═══ Input

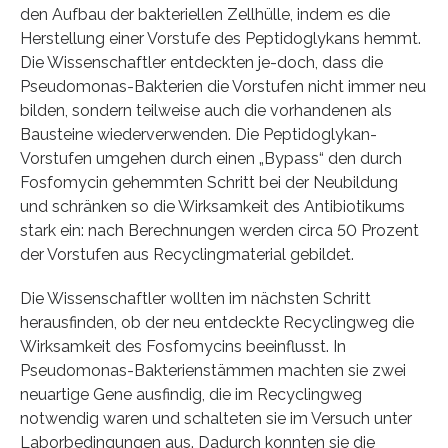
den Aufbau der bakteriellen Zellhülle, indem es die
Herstellung einer Vorstufe des Peptidoglykans hemmt.
Die Wissenschaftler entdeckten je-doch, dass die
Pseudomonas-Bakterien die Vorstufen nicht immer neu
bilden, sondern teilweise auch die vorhandenen als
Bausteine wiederverwenden. Die Peptidoglykan-
Vorstufen umgehen durch einen „Bypass“ den durch
Fosfomycin gehemmten Schritt bei der Neubildung
und schränken so die Wirksamkeit des Antibiotikums
stark ein: nach Berechnungen werden circa 50 Prozent
der Vorstufen aus Recyclingmaterial gebildet.
Die Wissenschaftler wollten im nächsten Schritt
herausfinden, ob der neu entdeckte Recyclingweg die
Wirksamkeit des Fosfomycins beeinflusst. In
Pseudomonas-Bakterienstämmen machten sie zwei
neuartige Gene ausfindig, die im Recyclingweg
notwendig waren und schalteten sie im Versuch unter
Laborbedingungen aus. Dadurch konnten sie die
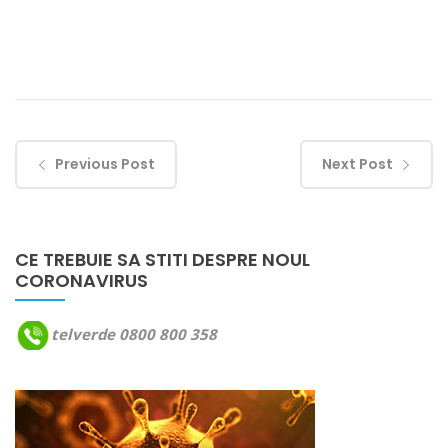
Previous Post
Next Post
CE TREBUIE SA STITI DESPRE NOUL
CORONAVIRUS
telverde 0800 800 358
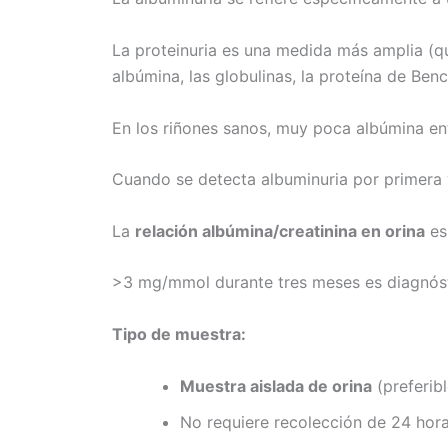
La proteinuria es una medida más amplia (qu
albúmina, las globulinas, la proteína de Ben
En los riñones sanos, muy poca albúmina entra
Cuando se detecta albuminuria por primera v
La
relación albúmina/creatinina en orina
es
>3 mg/mmol durante tres meses es diagnós
Tipo de muestra:
Muestra aislada de orina
(preferib
No requiere recolección de 24 hor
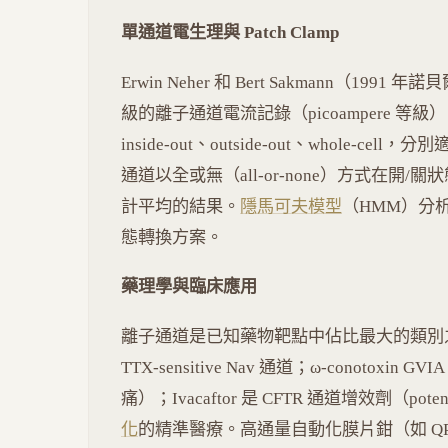
單通道電生理與 Patch Clamp
Erwin Neher 和 Bert Sakmann（
級的離子通道電流記錄（picoampere 等級）。
inside-out、outside-out、whole
通道以全或無（all-or-none）方式在
計平均的結果。
隱馬可夫模型
（HMM）分
態轉換方案。
藥理學與臨床應用
離子通道是已知藥物靶點中佔比最大的類別
TTX-sensitive Nav 通道；ω-conotoxin 
痛）；Ivacaftor 是 CFTR 通道增效劑（po
化
的精準醫療。高通量自動化膜片鉗（如 QPatc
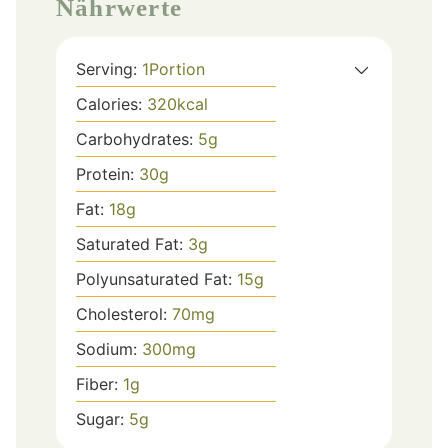
Nährwerte
Serving:
1
Portion
Calories:
320
kcal
Carbohydrates:
5
g
Protein:
30
g
Fat:
18
g
Saturated Fat:
3
g
Polyunsaturated Fat:
15
g
Cholesterol:
70
mg
Sodium:
300
mg
Fiber:
1
g
Sugar:
5
g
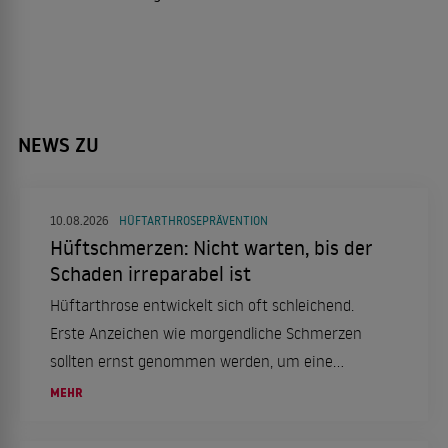
NEWS ZU
10.08.2026
HÜFTARTHROSEPRÄVENTION
Hüftschmerzen: Nicht warten, bis der
Schaden irreparabel ist
Hüftarthrose entwickelt sich oft schleichend.
Erste Anzeichen wie morgendliche Schmerzen
sollten ernst genommen werden, um eine
spätere OP zu vermeiden. Moderne
MEHR
Behandlungsmethoden und eine gesunde
Lebensweise können helfen, die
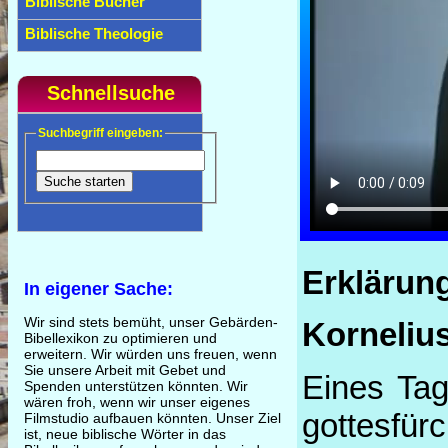
Biblische Bücher
Biblische Theologie
Schnellsuche
Suchbegriff eingeben:
Erklärun
In eigener Sache:
Wir sind stets bemüht, unser Gebärden-
Korneliu
Bibellexikon zu optimieren und
erweitern. Wir würden uns freuen, wenn
Sie unsere Arbeit mit Gebet und
Eines Tag
Spenden unterstützen könnten. Wir
wären froh, wenn wir unser eigenes
gottesfür
Filmstudio aufbauen könnten. Unser Ziel
ist, neue biblische Wörter in das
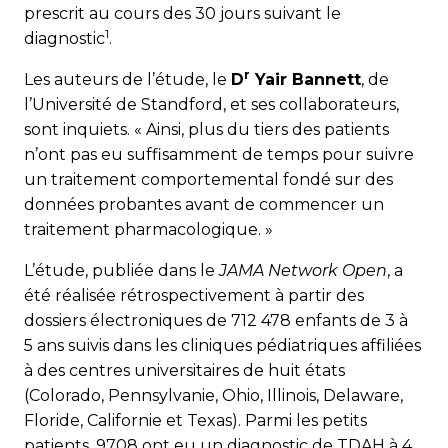
prescrit au cours des 30 jours suivant le
1
diagnostic
.
r
Les auteurs de l’étude, le
D
Yair Bannett
, de
l’Université de Standford, et ses collaborateurs,
sont inquiets. « Ainsi, plus du tiers des patients
n’ont pas eu suffisamment de temps pour suivre
un traitement comportemental fondé sur des
données probantes avant de commencer un
traitement pharmacologique. »
L’étude, publiée dans le
JAMA Network Open
, a
été réalisée rétrospectivement à partir des
dossiers électroniques de 712 478 enfants de 3 à
5 ans suivis dans les cliniques pédiatriques affiliées
à des centres universitaires de huit états
(Colorado, Pennsylvanie, Ohio, Illinois, Delaware,
Floride, Californie et Texas). Parmi les petits
patients, 9708 ont eu un diagnostic de TDAH à 4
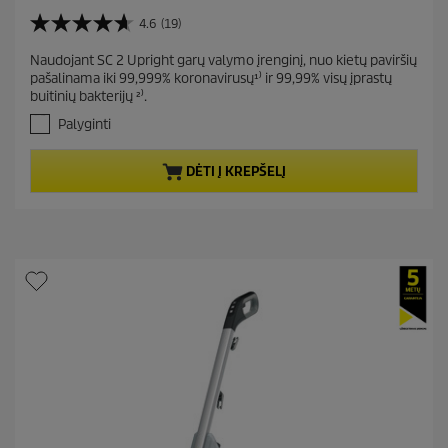
u
r
4.6
(19)
4
r
.
Naudojant SC 2 Upright garų valymo įrenginį, nuo kietų paviršių
e
6
pašalinama iki 99,999% koronavirusų¹⁾ ir 99,99% visų įprastų
i
n
buitinių bakterijų ²⁾.
š
t
5
Palyginti
p
ž
r
v
DĖTI Į KREPŠELĮ
.
o
A
d
t
u
a
c
s
t
k
a
p
i
r
t
i
ų
c
:
1
e
9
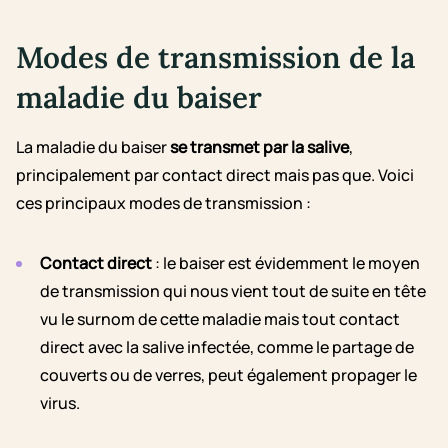
Modes de transmission de la
maladie du baiser
La maladie du baiser
se transmet par la salive
,
principalement par contact direct mais pas que. Voici
ces principaux modes de transmission :
Contact direct
: le baiser est évidemment le moyen
de transmission qui nous vient tout de suite en tête
vu le surnom de cette maladie mais tout contact
direct avec la salive infectée, comme le partage de
couverts ou de verres, peut également propager le
virus.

══════

Task goal:
Every record above needs to be repeated exactly; pictures are to be left out.

Solution to this task:
den Aufbau der bakteriellen Zellhülle, indem es die
Herstellung einer Vorstufe des Peptidoglykans hemmt.
Die Wissenschaftler entdeckten je-doch, dass die
Pseudomonas-Bakterien die Vorstufen nicht immer neu
bilden, sondern teilweise auch die vorhandenen als
Bausteine wiederverwenden. Die Peptidoglykan-
Vorstufen umgehen durch einen „Bypass“ den durch
Fosfomycin gehemmten Schritt bei der Neubildung
und schränken so die Wirksamkeit des Antibiotikums
stark ein: nach Berechnungen werden circa 50 Prozent
der Vorstufen aus Recyclingmaterial gebildet.
Die Wissenschaftler wollten im nächsten Schritt
herausfinden, ob der neu entdeckte Recyclingweg die
Wirksamkeit des Fosfomycins beeinflusst. In
Pseudomonas-Bakterienstämmen machten sie zwei
neuartige Gene ausfindig, die im Recyclingweg
notwendig waren und schalteten sie im Versuch unter
Laborbedingungen aus. Dadurch konnten sie die
Previous Post
Next Post
CE TREBUIE SA STITI DESPRE NOUL
CORONAVIRUS
telverde 0800 800 358
La proteinuria es una medida más amplia (qu
albúmina, las globulinas, la proteína de Ben
En los riñones sanos, muy poca albúmina entra
Cuando se detecta albuminuria por primera v
La
relación albúmina/creatinina en orina
es
>3 mg/mmol durante tres meses es diagnós
Tipo de muestra:
Muestra aislada de orina
(preferib
No requiere recolección de 24 hor
單通道電生理與 Patch Clamp
Erwin Neher 和 Bert Sakmann（
級的離子通道電流記錄（picoampere 等級）。
inside-out、outside-out、whole
通道以全或無（all-or-none）方式在
計平均的結果。
隱馬可夫模型
（HMM）分
態轉換方案。
藥理學與臨床應用
離子通道是已知藥物靶點中佔比最大的類別
TTX-sensitive Nav 通道；ω-conotoxin 
痛）；Ivacaftor 是 CFTR 通道增效劑（po
化
的精準醫療。高通量自動化膜片鉗（如 QPatc
Nährwerte
Serving:
1
Portion
Calories:
320
kcal
Carbohydrates:
5
g
Protein:
30
g
Fat:
18
g
Saturated Fat:
3
g
Polyunsaturated Fat:
15
g
Cholesterol:
70
mg
Sodium:
300
mg
Fiber:
1
g
Sugar:
5
g
NEWS ZU
10.08.2026
HÜFTARTHROSEPRÄVENTION
Hüftschmerzen: Nicht warten, bis der
Schaden irreparabel ist
Hüftarthrose entwickelt sich oft schleichend.
Erste Anzeichen wie morgendliche Schmerzen
sollten ernst genommen werden, um eine
spätere OP zu vermeiden. Moderne
MEHR
Behandlungsmethoden und eine gesunde
Lebensweise können helfen, die
Biblische Bücher
Biblische Theologie
Schnellsuche
Suchbegriff eingeben:
Erklärun
In eigener Sache:
Wir sind stets bemüht, unser Gebärden-
Korneliu
Bibellexikon zu optimieren und
erweitern. Wir würden uns freuen, wenn
Sie unsere Arbeit mit Gebet und
Eines Tag
Spenden unterstützen könnten. Wir
wären froh, wenn wir unser eigenes
gottesfür
Filmstudio aufbauen könnten. Unser Ziel
ist, neue biblische Wörter in das
prescrit au cours des 30 jours suivant le
1
diagnostic
.
r
Les auteurs de l’étude, le
D
Yair Bannett
, de
l’Université de Standford, et ses collaborateurs,
sont inquiets. « Ainsi, plus du tiers des patients
n’ont pas eu suffisamment de temps pour suivre
un traitement comportemental fondé sur des
données probantes avant de commencer un
traitement pharmacologique. »
L’étude, publiée dans le
JAMA Network Open
, a
été réalisée rétrospectivement à partir des
dossiers électroniques de 712 478 enfants de 3 à
5 ans suivis dans les cliniques pédiatriques affiliées
à des centres universitaires de huit états
(Colorado, Pennsylvanie, Ohio, Illinois, Delaware,
Floride, Californie et Texas). Parmi les petits
patients, 9708 ont eu un diagnostic de TDAH à 4
u
r
4.6
(19)
4
r
.
Naudojant SC 2 Upright garų valymo įrenginį, nuo kietų paviršių
e
6
pašalinama iki 99,999% koronavirusų¹⁾ ir 99,99% visų įprastų
i
n
buitinių bakterijų ²⁾.
š
t
5
Palyginti
p
ž
r
v
DĖTI Į KREPŠELĮ
.
o
A
d
t
u
a
c
s
t
k
a
p
i
r
t
i
ų
c
:
1
e
9
Modes de transmission de la
maladie du baiser
La maladie du baiser
se transmet par la salive
,
principalement par contact direct mais pas que. Voici
ces principaux modes de transmission :
Contact direct
: le baiser est évidemment le moyen
de transmission qui nous vient tout de suite en tête
vu le surnom de cette maladie mais tout contact
direct avec la salive infectée, comme le partage de
couverts ou de verres, peut également propager le
virus.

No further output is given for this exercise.